## Liste des tâches
(a) Restituez mot pour mot le passage du texte sur les origines et la foi qui commence aux mots « J’ai commencé à » et s'arrête après « une bonne personne. ».
(b) Rédigez la suite du texte sur les origines, la foi et l'humour, juste après sa dernière phrase.

## Texte à lire
C’est important de ne pas verser dans l’ethno-masochisme.

Je suis né en France, d’une mère marocaine et d’un père algérien, et combiner ces trois nationalités n’a jamais été source de problèmes pour moi. Je n’ai pas subi de racisme particulier, ce qui est une chance, parce que certains potes ont vécu des choses terribles. De manière générale, j’ai un peu de mal avec le patriotisme: je comprends qu’on puisse être attaché à un pays, mais personnellement, je suis plus attaché aux gens et à leur style de vie qu’à un drapeau. Gamin déjà, mon métissage m’a permis de prendre beaucoup de distance avec le nationalisme grâce aux guéguerres entre le Maroc et l’Algérie, et à faire preuve de tolérance envers les autres.

« Epingler quelqu’un parce qu’il a pu être con et ignorant, c’est le summum de l’ignorance »

La religion est une sorte de code civil.

J’ai commencé à prier quand j’avais 18-19 ans, et c’est quelque chose qui m’a aidé durant ma jeunesse. Ma foi me canalise et fait partie intégrante de ma vie. Je suis né musulman, donc je suis musulman, mais si j’étais né juif, catholique ou bouddhiste, j’aurais suivi cette religion-là: j’ai besoin de croire en quelque chose. Quand tu sais que Dieu te voit, c’est impossible de te dire «pas vu, pas pris», ça t’aide à être une bonne personne.

L’humour est une forme d’intelligence prisée.

Relevés des cadres d'éléments:
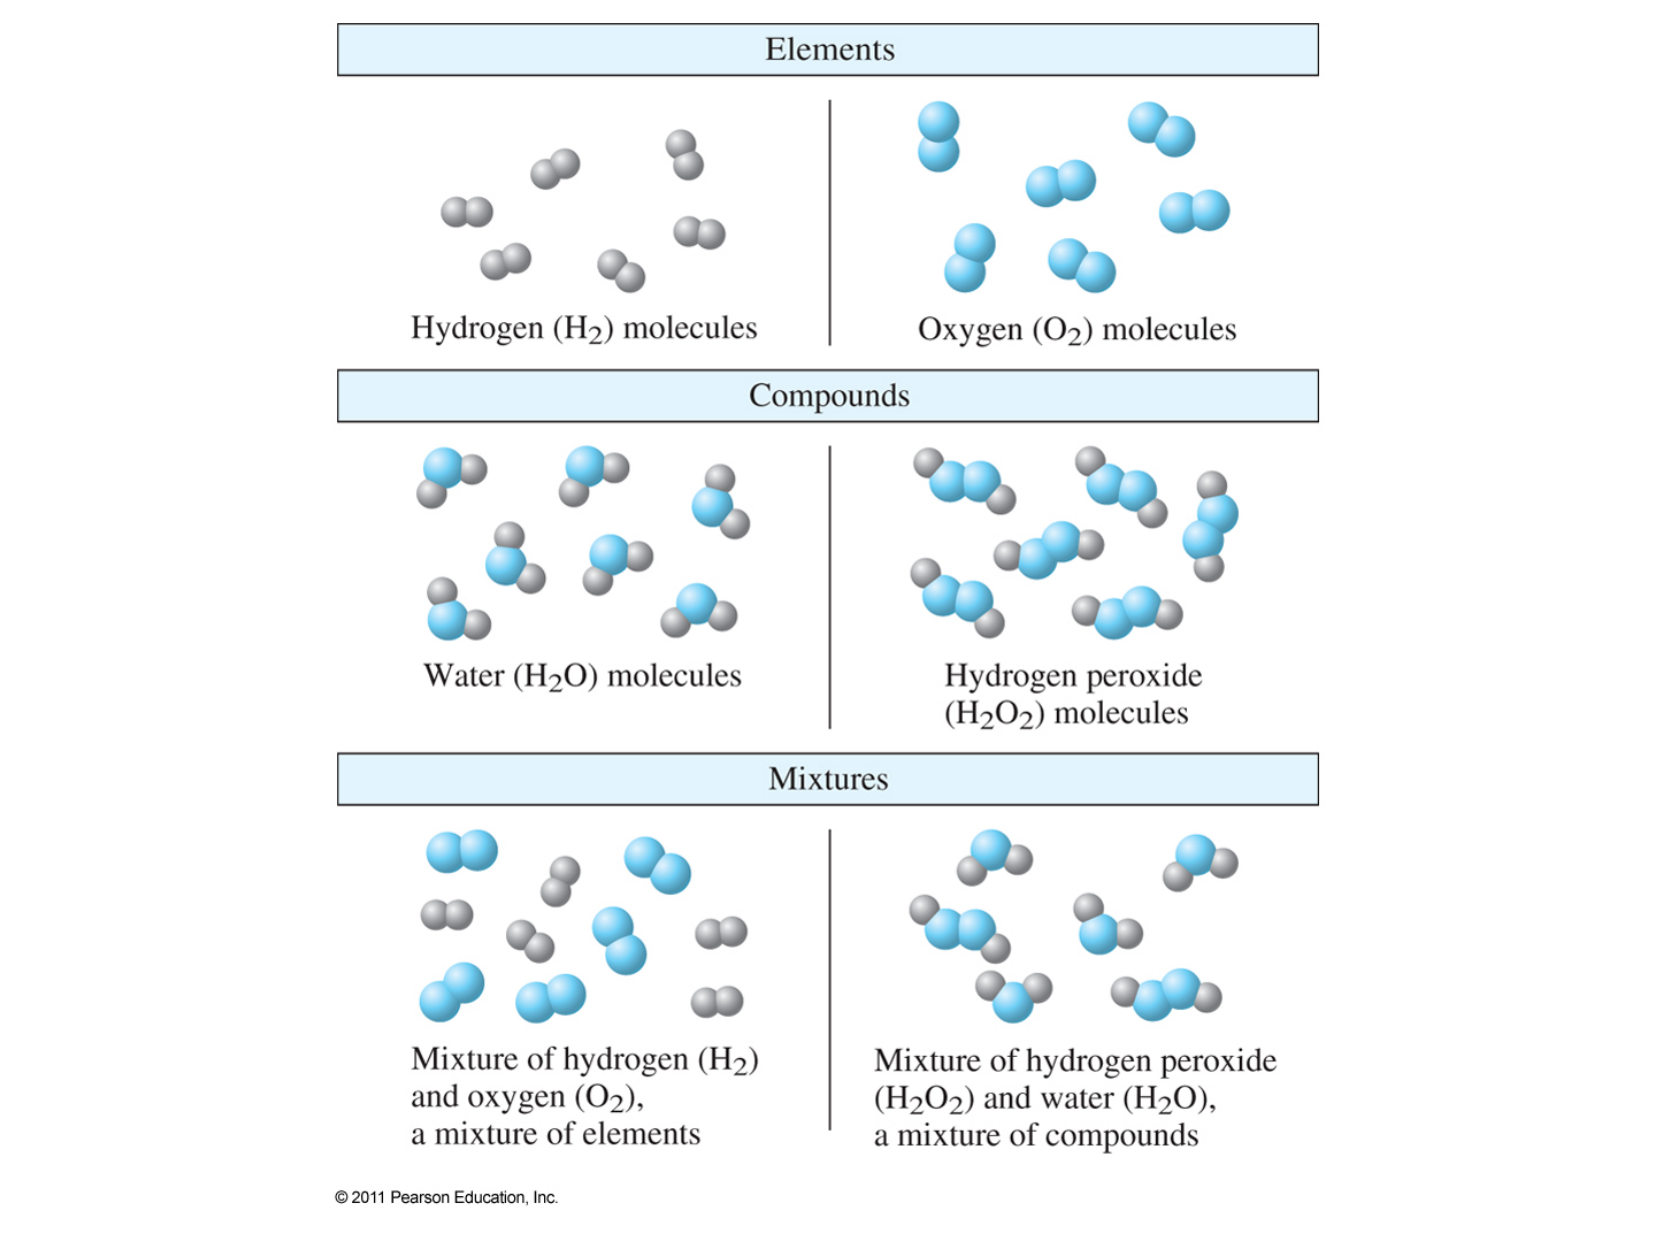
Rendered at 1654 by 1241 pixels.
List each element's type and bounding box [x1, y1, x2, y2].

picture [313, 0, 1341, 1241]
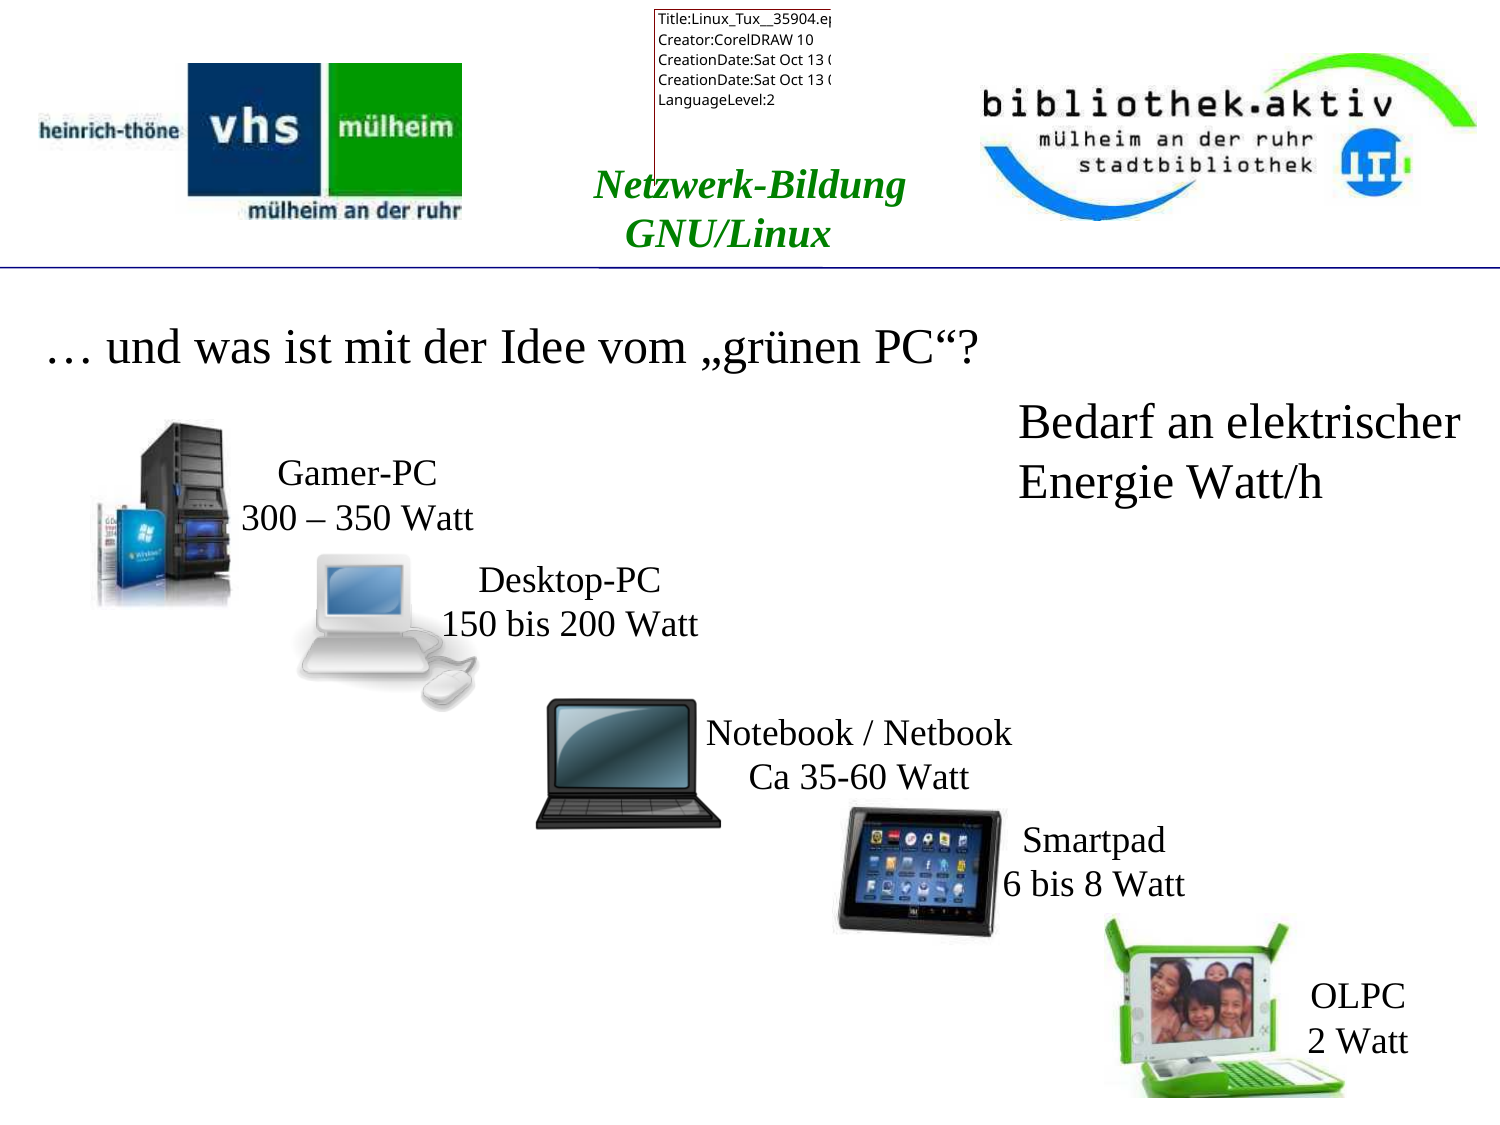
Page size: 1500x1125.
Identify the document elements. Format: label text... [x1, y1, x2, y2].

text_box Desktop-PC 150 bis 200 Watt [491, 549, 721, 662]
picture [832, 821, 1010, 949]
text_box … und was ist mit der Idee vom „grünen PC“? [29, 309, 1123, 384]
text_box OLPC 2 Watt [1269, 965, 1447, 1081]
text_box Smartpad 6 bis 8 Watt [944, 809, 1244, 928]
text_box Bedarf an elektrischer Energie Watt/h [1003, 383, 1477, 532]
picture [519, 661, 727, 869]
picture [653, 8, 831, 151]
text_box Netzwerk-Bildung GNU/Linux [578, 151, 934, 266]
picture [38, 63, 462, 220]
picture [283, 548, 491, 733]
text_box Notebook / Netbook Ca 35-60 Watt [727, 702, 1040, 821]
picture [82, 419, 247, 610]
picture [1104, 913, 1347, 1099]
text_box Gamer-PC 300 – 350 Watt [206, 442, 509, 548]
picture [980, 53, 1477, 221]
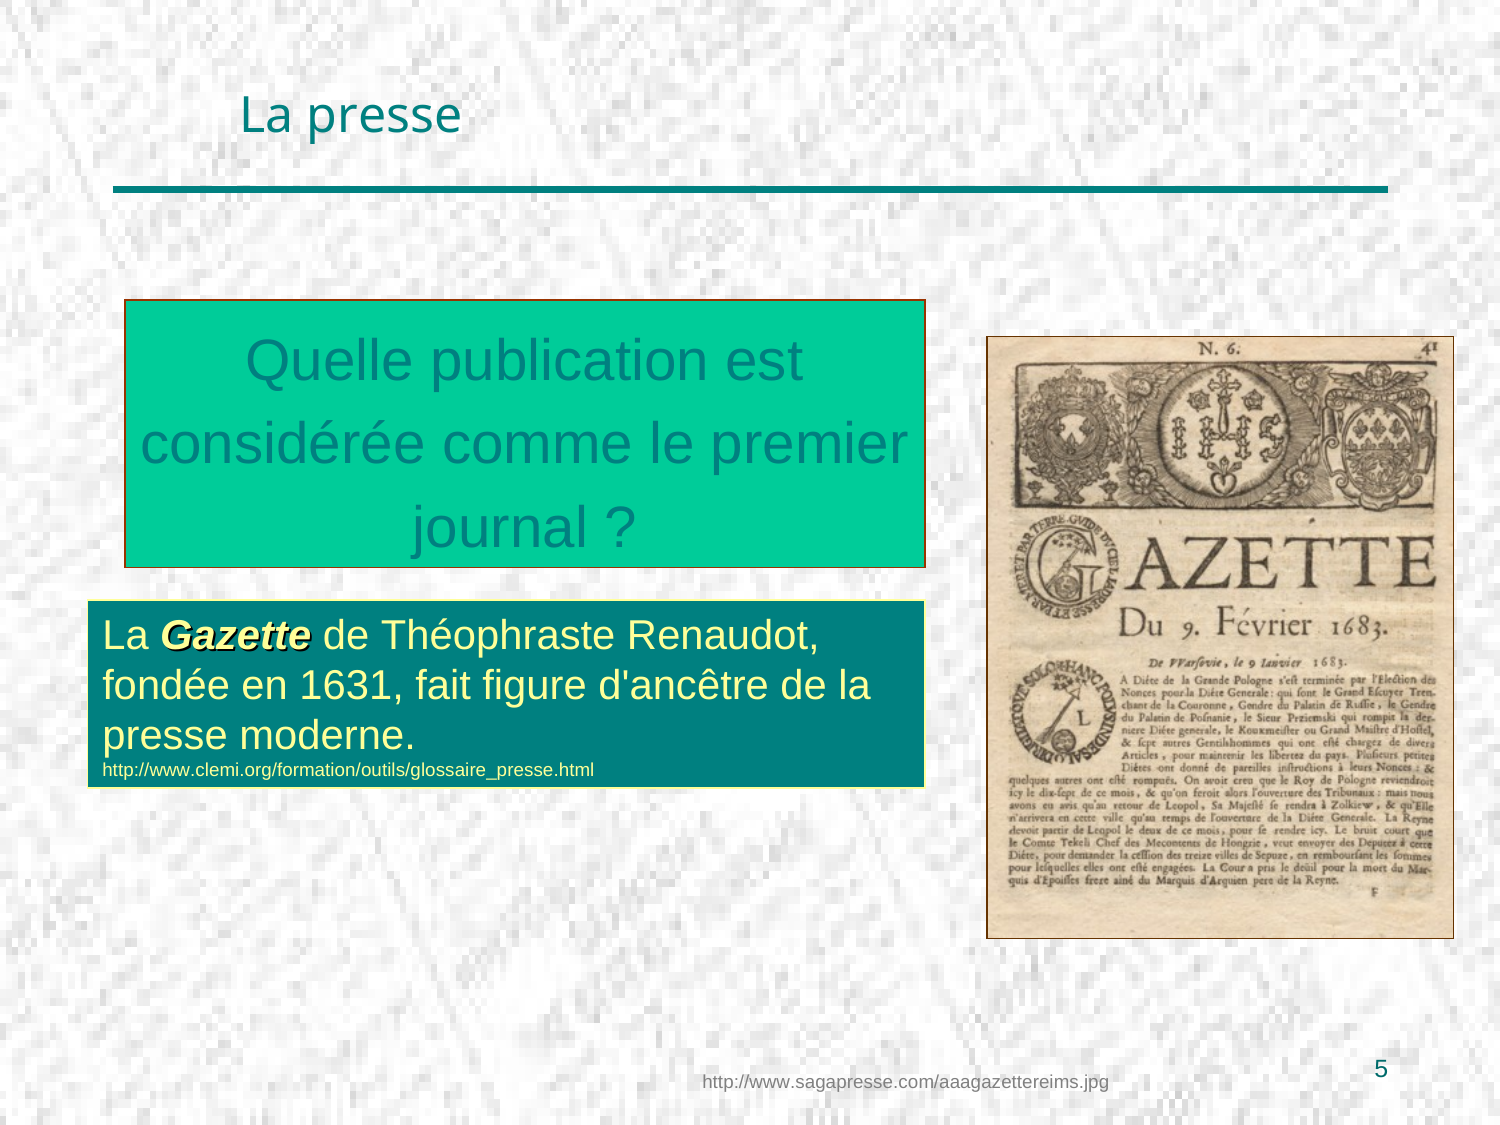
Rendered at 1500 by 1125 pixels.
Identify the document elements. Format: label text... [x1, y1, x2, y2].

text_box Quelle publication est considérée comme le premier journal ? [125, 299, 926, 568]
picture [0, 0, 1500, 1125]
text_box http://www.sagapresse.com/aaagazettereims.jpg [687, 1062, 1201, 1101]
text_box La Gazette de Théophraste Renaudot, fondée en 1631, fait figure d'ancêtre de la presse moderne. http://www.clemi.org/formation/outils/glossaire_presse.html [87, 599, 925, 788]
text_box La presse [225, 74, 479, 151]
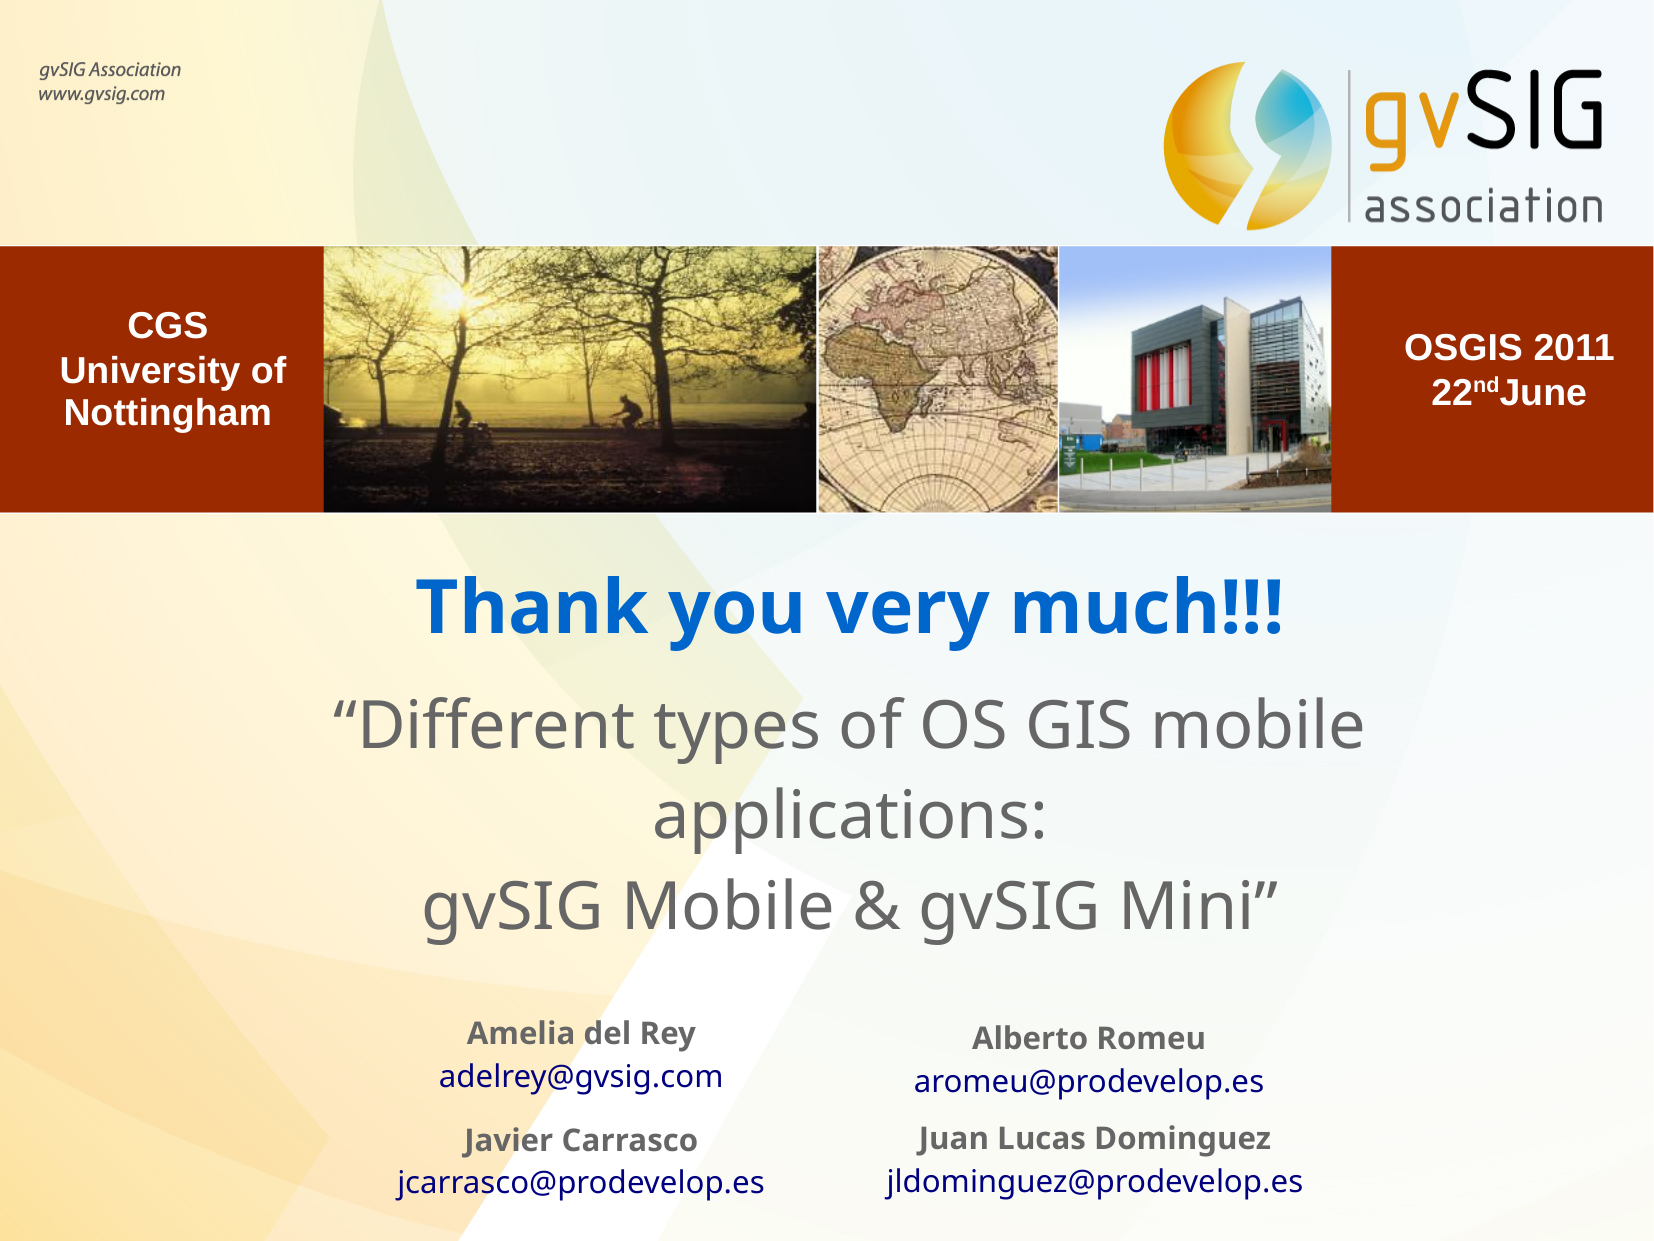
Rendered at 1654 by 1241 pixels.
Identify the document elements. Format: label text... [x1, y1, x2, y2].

## Les résultats
(a)
J’ai commencé à prier quand j’avais 18-19 ans, et c’est quelque chose qui m’a aidé durant ma jeunesse. Ma foi me canalise et fait partie intégrante de ma vie. Je suis né musulman, donc je suis musulman, mais si j’étais né juif, catholique ou bouddhiste, j’aurais suivi cette religion-là: j’ai besoin de croire en quelque chose. Quand tu sais que Dieu te voit, c’est impossible de te dire «pas vu, pas pris», ça t’aide à être une bonne personne.

(b)
Faire rire les autres est quelque chose que je cherche depuis que je suis gamin, parce que ça apporte satisfaction et reconnaissance. Les gens qui manient l’humour sont vus comme intelligents, parce que faire rire demande un certain sens du rythme, et quand on y arrive, c’est la consécration. Ma femme est magnifique et c’est uniquement par la blague que j’ai réussi à la séduire. Par contre, je ne la laisse pas décorer chez nous, parce qu’elle a choisi un mec pas ouf, donc je pars du principe qu’elle n’a pas des goûts super.

La Belgique m’impressionne.

Je n’ai jamais compris comment vous faites pour rassembler autant de talents dans un si petit pays. On est six fois plus nombreux que vous, et pourtant, vous nous avez sorti François Damiens, Poelvoorde, Stromae, Kevin De Bruyne et Brel par-dessus le marché. C’est incroyable! Ma femme vient de Maubeuge, et on se dit toujours qu’un jour, on se rapprochera du Nord, voire, pourquoi pas, qu’on s’installera chez vous, de l’autre côté de la frontière.

« Ma femme est magnifique et c’est uniquement par la blague que j’ai réussi à la séduire. Par contre, je ne la laisse pas décorer chez nous, parce qu’elle a choisi un mec pas ouf, donc je pars du principe qu’elle n’a pas des goûts super »

La trentaine, c’est génial.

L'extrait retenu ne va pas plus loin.